Collected data:
○ ○ ○ ○ ○

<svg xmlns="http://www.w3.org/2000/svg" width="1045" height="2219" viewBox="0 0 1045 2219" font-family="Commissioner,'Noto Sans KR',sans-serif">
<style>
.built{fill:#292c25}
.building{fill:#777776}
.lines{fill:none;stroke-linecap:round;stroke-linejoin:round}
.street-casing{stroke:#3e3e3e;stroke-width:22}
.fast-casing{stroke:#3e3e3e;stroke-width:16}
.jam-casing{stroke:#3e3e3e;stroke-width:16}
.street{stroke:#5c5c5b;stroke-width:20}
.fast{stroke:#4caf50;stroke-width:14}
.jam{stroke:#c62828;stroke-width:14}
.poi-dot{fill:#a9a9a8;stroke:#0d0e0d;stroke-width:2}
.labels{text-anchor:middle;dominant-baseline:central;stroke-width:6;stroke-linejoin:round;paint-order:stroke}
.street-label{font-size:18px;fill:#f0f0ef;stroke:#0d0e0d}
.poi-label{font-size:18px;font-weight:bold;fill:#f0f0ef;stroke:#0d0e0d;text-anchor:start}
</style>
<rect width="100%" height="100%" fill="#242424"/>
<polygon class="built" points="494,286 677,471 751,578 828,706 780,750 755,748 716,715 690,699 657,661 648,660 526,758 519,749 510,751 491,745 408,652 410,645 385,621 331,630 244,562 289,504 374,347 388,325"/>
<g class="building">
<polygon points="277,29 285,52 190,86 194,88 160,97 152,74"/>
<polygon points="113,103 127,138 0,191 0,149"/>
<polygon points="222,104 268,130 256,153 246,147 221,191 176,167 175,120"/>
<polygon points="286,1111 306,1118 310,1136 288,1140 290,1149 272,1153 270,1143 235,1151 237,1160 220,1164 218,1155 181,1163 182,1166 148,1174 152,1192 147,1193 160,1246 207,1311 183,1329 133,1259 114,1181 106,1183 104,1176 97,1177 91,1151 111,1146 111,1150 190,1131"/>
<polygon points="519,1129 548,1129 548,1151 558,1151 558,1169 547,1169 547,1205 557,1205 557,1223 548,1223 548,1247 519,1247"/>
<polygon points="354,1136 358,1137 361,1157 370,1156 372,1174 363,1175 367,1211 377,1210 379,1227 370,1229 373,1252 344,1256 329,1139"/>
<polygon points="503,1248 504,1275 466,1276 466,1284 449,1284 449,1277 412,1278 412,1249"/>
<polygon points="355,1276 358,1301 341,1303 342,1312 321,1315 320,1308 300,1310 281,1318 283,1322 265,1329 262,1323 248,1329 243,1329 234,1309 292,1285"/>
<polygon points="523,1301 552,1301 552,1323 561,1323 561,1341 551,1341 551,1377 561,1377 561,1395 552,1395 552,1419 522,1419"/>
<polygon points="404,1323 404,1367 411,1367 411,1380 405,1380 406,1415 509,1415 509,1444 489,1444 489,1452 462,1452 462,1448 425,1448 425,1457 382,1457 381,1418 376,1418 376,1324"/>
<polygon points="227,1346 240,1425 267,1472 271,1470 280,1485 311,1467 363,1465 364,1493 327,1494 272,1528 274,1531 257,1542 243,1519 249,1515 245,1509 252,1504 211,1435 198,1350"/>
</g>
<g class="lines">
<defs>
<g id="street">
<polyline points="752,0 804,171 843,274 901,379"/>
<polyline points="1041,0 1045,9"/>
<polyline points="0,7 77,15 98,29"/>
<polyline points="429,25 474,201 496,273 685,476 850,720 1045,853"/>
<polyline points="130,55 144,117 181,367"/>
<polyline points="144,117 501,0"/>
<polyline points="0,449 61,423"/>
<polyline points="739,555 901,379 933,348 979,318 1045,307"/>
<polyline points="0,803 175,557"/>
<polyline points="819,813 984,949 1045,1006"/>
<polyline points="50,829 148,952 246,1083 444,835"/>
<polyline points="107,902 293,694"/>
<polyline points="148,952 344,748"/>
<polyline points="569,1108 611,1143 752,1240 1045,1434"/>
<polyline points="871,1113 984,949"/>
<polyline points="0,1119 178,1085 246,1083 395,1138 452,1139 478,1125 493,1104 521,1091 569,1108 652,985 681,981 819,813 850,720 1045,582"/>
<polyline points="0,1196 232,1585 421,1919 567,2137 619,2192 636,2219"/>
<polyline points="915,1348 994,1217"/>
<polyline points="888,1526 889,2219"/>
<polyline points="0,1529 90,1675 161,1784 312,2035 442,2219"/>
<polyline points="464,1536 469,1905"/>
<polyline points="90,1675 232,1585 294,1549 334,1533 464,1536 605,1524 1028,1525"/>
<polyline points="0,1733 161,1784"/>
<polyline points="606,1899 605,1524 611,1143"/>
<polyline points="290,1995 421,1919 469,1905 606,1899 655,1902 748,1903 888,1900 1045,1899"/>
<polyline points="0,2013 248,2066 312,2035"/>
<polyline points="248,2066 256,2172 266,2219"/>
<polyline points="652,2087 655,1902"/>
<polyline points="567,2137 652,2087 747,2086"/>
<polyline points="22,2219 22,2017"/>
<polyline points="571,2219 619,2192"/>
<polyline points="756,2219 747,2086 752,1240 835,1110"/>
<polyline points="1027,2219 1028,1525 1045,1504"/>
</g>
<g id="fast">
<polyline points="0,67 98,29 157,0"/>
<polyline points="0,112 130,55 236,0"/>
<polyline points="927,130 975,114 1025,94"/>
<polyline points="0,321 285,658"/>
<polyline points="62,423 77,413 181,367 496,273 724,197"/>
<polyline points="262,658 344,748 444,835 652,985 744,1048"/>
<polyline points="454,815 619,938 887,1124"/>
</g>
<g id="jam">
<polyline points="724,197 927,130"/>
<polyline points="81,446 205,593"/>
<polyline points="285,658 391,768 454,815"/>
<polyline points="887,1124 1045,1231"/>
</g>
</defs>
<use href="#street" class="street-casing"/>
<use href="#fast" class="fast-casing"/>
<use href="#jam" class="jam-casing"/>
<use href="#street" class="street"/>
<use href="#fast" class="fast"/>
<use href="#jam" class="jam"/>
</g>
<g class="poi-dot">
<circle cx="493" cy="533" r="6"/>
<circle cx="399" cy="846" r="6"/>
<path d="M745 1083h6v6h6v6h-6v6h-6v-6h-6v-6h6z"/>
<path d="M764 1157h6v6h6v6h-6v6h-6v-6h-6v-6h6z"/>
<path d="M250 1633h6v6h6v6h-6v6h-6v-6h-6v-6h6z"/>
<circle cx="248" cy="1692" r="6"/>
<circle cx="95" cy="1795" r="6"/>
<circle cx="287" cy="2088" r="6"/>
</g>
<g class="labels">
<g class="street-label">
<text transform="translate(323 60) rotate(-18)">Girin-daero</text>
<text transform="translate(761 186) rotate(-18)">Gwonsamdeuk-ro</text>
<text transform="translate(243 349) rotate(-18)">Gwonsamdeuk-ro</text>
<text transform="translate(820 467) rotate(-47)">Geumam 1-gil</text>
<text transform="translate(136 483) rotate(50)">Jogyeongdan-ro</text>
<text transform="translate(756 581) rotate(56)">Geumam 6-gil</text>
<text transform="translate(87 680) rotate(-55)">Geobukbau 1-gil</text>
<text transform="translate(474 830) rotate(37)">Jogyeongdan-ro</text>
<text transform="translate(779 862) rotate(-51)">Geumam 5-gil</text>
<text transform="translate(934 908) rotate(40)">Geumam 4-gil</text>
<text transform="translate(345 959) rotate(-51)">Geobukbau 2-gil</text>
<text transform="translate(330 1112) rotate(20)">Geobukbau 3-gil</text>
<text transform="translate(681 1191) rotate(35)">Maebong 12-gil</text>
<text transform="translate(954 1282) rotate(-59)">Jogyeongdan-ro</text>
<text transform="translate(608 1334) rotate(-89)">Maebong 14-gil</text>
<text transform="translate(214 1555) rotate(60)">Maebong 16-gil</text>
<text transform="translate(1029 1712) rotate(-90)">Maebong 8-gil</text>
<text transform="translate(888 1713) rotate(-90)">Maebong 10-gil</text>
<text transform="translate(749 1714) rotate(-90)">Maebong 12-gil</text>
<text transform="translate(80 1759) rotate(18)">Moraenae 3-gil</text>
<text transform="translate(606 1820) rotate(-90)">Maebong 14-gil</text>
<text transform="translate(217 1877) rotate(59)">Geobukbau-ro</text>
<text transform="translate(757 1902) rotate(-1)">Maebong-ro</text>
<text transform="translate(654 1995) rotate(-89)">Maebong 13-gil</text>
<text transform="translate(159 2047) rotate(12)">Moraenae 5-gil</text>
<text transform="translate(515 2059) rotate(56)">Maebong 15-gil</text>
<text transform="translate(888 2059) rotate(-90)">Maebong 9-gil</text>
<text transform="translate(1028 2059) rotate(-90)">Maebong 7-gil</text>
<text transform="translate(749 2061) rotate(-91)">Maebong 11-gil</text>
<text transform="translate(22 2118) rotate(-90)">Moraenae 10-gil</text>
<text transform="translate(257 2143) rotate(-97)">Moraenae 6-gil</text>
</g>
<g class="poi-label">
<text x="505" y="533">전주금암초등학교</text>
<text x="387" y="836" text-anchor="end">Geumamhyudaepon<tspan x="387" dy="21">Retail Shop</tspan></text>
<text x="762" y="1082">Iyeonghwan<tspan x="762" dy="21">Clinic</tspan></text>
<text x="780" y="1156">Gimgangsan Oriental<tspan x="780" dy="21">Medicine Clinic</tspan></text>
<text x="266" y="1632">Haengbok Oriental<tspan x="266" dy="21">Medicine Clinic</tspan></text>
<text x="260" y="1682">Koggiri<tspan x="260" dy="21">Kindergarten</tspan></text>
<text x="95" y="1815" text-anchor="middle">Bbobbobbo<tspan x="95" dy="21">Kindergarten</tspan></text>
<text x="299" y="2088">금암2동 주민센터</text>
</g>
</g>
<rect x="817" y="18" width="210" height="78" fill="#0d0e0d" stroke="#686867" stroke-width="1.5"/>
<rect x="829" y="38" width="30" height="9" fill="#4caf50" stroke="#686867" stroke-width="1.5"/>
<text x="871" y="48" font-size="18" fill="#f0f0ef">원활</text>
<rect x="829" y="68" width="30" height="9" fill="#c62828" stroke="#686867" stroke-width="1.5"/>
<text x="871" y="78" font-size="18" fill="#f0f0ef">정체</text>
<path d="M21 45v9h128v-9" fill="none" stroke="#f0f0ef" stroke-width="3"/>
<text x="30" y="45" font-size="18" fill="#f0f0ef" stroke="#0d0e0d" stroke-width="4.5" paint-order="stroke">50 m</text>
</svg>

○ ○ ○ ○ ○

PROBLEM: Look for the string "labels" in the entries above. Copy every line that has it.

RESULT FOR THIS TASK:
.labels{text-anchor:middle;dominant-baseline:central;stroke-width:6;stroke-linejoin:round;paint-order:stroke}
<g class="labels">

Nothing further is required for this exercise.